• [Material shown]:
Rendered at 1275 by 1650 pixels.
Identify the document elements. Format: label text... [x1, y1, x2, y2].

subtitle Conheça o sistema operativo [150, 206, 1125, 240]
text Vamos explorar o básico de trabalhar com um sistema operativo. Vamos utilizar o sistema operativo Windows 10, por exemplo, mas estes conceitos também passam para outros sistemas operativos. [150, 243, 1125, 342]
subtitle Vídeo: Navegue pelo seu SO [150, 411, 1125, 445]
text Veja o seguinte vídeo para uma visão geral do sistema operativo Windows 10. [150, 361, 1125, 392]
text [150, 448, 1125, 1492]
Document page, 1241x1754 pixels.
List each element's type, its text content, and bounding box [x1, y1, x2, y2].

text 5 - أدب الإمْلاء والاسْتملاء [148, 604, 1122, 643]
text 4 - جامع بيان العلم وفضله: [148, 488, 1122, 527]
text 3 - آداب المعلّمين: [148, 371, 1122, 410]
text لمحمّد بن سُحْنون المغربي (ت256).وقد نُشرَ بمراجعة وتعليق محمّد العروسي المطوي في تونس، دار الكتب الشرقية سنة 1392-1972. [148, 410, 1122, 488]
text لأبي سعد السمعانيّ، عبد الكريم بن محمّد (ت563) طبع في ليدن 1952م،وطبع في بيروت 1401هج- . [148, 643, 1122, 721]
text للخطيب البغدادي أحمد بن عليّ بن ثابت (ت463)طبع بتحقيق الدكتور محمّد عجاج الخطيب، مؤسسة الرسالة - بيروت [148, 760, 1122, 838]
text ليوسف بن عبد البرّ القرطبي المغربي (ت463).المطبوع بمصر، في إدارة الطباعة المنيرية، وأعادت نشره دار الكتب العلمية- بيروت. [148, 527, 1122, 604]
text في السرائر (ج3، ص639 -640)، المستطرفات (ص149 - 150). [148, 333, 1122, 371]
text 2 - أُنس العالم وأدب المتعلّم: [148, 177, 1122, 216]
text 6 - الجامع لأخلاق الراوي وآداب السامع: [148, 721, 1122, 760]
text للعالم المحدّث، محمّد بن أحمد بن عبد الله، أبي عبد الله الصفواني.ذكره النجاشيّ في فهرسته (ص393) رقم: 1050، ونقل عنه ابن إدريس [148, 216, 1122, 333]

• [Exercise aim]:
Every line of the material is to be set down again verbatim.

• [Answer section]:
Rendered at 1275 by 1650 pixels.
Identify the document elements. Format: label text... [x1, y1, x2, y2].

subtitle Conheça o sistema operativo [150, 206, 1125, 240]
text Vamos explorar o básico de trabalhar com um sistema operativo. Vamos utilizar o sistema operativo Windows 10, por exemplo, mas estes conceitos também passam para outros sistemas operativos. [150, 243, 1125, 342]
subtitle Vídeo: Navegue pelo seu SO [150, 411, 1125, 445]
text Veja o seguinte vídeo para uma visão geral do sistema operativo Windows 10. [150, 361, 1125, 392]
text [150, 448, 1125, 1492]
Document page, 1241x1754 pixels.
List each element's type, its text content, and bounding box [x1, y1, x2, y2].

text 5 - أدب الإمْلاء والاسْتملاء [148, 604, 1122, 643]
text 4 - جامع بيان العلم وفضله: [148, 488, 1122, 527]
text 3 - آداب المعلّمين: [148, 371, 1122, 410]
text لمحمّد بن سُحْنون المغربي (ت256).وقد نُشرَ بمراجعة وتعليق محمّد العروسي المطوي في تونس، دار الكتب الشرقية سنة 1392-1972. [148, 410, 1122, 488]
text لأبي سعد السمعانيّ، عبد الكريم بن محمّد (ت563) طبع في ليدن 1952م،وطبع في بيروت 1401هج- . [148, 643, 1122, 721]
text للخطيب البغدادي أحمد بن عليّ بن ثابت (ت463)طبع بتحقيق الدكتور محمّد عجاج الخطيب، مؤسسة الرسالة - بيروت [148, 760, 1122, 838]
text ليوسف بن عبد البرّ القرطبي المغربي (ت463).المطبوع بمصر، في إدارة الطباعة المنيرية، وأعادت نشره دار الكتب العلمية- بيروت. [148, 527, 1122, 604]
text في السرائر (ج3، ص639 -640)، المستطرفات (ص149 - 150). [148, 333, 1122, 371]
text 2 - أُنس العالم وأدب المتعلّم: [148, 177, 1122, 216]
text 6 - الجامع لأخلاق الراوي وآداب السامع: [148, 721, 1122, 760]
text للعالم المحدّث، محمّد بن أحمد بن عبد الله، أبي عبد الله الصفواني.ذكره النجاشيّ في فهرسته (ص393) رقم: 1050، ونقل عنه ابن إدريس [148, 216, 1122, 333]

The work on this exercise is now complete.